Reference Guide

The discovery protocol running between VLT peers automatically generates the ID number of the port channel that
connects an access device and a VLT switch. The discovery protocol uses LACP properties to identify connectivity to a
common client device and automatically generates a VLT number for port channels on VLT peers that connects to the
device. The discovery protocol requires that an attached device always runs LACP over the port-channel interface.
VLT provides a loop-free topology for port channels with endpoints on different chassis in the VLT domain.
VLT uses shortest path routing so that traffic destined to hosts via directly attached links on a chassis does not traverse
the chassis-interconnect link.
VLT allows multiple active parallel paths from access switches to VLT chassis.
VLT supports port-channel links with LACP between access switches and VLT peer switches. Dell Networking
recommends using static port channels on VLTi.
If VLTi connectivity with a peer is lost but the VLT backup connectivity indicates that the peer is still alive, the VLT ports
on the Secondary peer are orphaned and are shut down.
In one possible topology, a switch uses the BMP feature to receive its IP address, configuration files, and boot image
from a DHCP server that connects to the switch through the VLT domain. In the port-channel used by the switch to
connect to the VLT domain, configure the port interfaces on each VLT peer as hybrid ports before adding them to
the port channel (refer to Connecting a VLT Domain to an Attached Access Device (Switch or Server)). To configure
a port in Hybrid mode so that it can carry untagged, single-tagged, and double-tagged traffic, use the portmode
hybrid command in Interface Configuration mode as described in Configuring Native VLANs.
For example, if the DHCP server is on the ToR and VLTi (ICL) is down (due to either an unavailable peer or a link
failure), whether you configured the VLT LAG as static or LACP, when a single VLT peer is rebooted in BMP mode, it
cannot reach the DHCP server, resulting in BMP failure.
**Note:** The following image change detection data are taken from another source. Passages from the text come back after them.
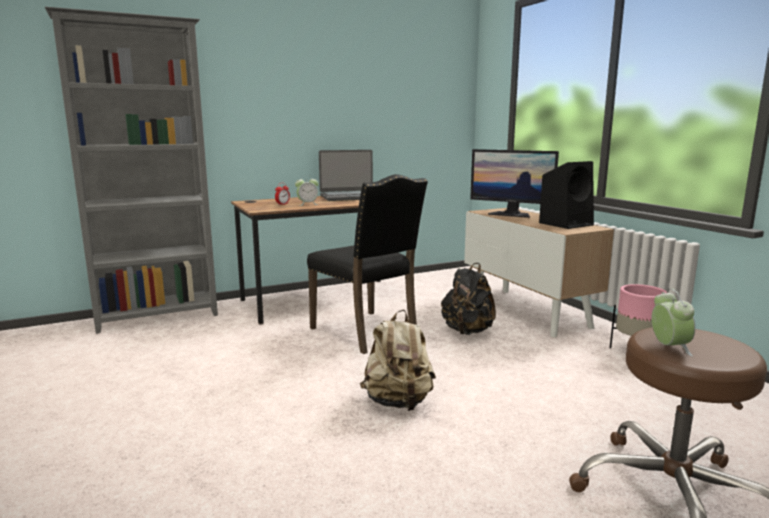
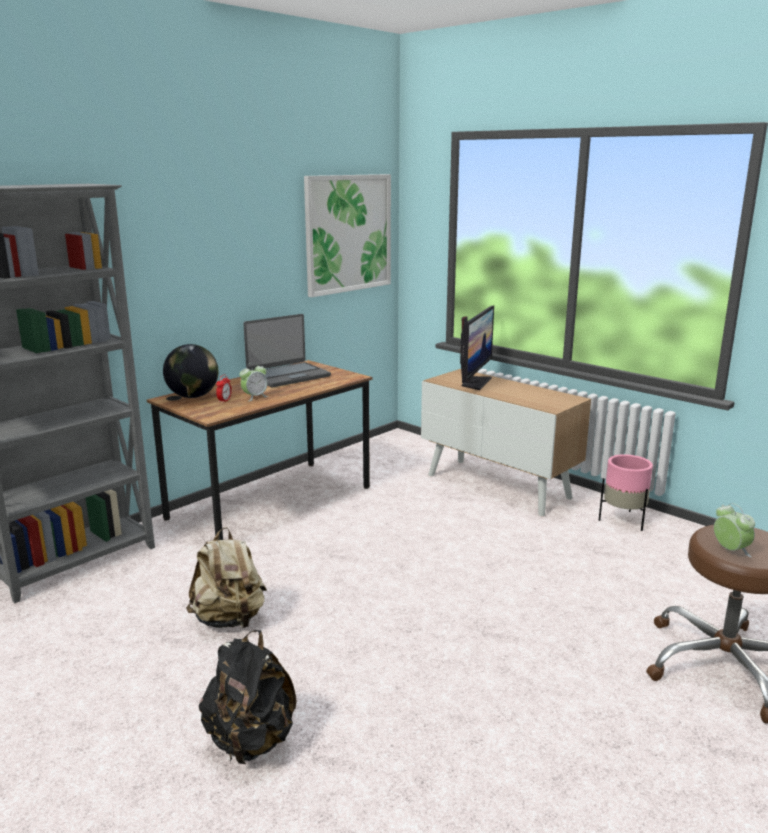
camera: 20 degrees left, 5 degrees up
black chair [307,174,428,354] -> none
beige backpack [360,310,436,411] -> beige backpack moved to [186,527,267,629]
black backpack [441,263,496,335] -> black backpack moved to [199,630,297,764]
monitor [470,149,559,218] -> monitor turned 75 degrees counterclockwise [460,306,494,390]
black speaker [539,161,594,229] -> none
none -> globe [163,344,218,398]
none -> picture [304,174,391,297]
Software features supported on VLT port-channels
In a VLT domain, the following software features are supported on VLT port-channels: 802.1p, ingress and egress ACLs,
BGP, DHCP relay, IS-IS, OSPF, active-active PIM-SM, PIM-SSM, VRRP, Layer 3 VLANs, LLDP, flow control, port
monitoring, jumbo frames, IGMP snooping, sFlow, ingress and egress ACLs, and Layer 2 control protocols RSTP only).
NOTE:
PVST+ passthrough is supported in a VLT domain. PVST+ BPDUs does not result in an interface shutdown.
PVST+ BPDUs for a nondefault VLAN is flooded out as any other L2 multicast packet. On a default VLAN, RTSP is
part of the PVST+ topology in that specific VLAN (default VLAN).
For detailed information about how to use VRRP in a VLT domain, refer to the following VLT and VRRP interoperability
section.
For information about configuring IGMP Snooping in a VLT domain, refer to VLT and IGMP Snooping.
All system management protocols are supported on VLT ports, including SNMP, RMON, AAA, ACL, DNS, FTP, SSH,
Syslog, NTP, RADIUS, SCP, TACACS+, Telnet, and LLDP.
Enable Layer 3 VLAN connectivity VLT peers by configuring a VLAN network interface for the same VLAN on both
switches.
Dell Networking does not recommend enabling peer-routing if the CAM is full. To enable peer-routing, a minimum of two
local DA spaces for wild card functionality are required.
Software features supported on VLT physical ports
In a VLT domain, the following software features are supported on VLT physical ports: 802.1p, LLDP, flow control, IPv6
dynamic routing, port monitoring, and jumbo frames.
Software features not supported with VLT
In a VLT domain, the following software features are supported on non-VLT ports: 802.1x, DHCP snooping, FRRP, ingress
and egress QOS.
VLT and VRRP interoperability
In a VLT domain, VRRP interoperates with virtual link trunks that carry traffic to and from access devices (refer to
Overview). The VLT peers belong to the same VRRP group and are assigned master and backup roles. Each peer actively
forwards L3 traffic, reducing the traffic flow over the VLT interconnect.
VRRP elects the router with the highest priority as the master in the VRRP group. To ensure VRRP operation in a VLT
domain, configure VRRP group priority on each VLT peer so that a peer is either the master or backup for all VRRP
groups configured on its interfaces. For more information, refer to Setting VRRP Group (Virtual Router) Priority.
To verify that a VLT peer is consistently configured for either the master or backup role in all VRRP groups, use the
show vrrp command on each peer.
Also configure the same L3 routing (static and dynamic) on each peer so that the L3 reachability and routing tables are
identical on both VLT peers. Both the VRRP master and backup peers must be able to locally forward L3 traffic in the
same way.
In a VLT domain, although both VLT peers actively participate in L3 forwarding as the VRRP master or backup router, the
show vrrp command output displays one peer as master and the other peer as backup.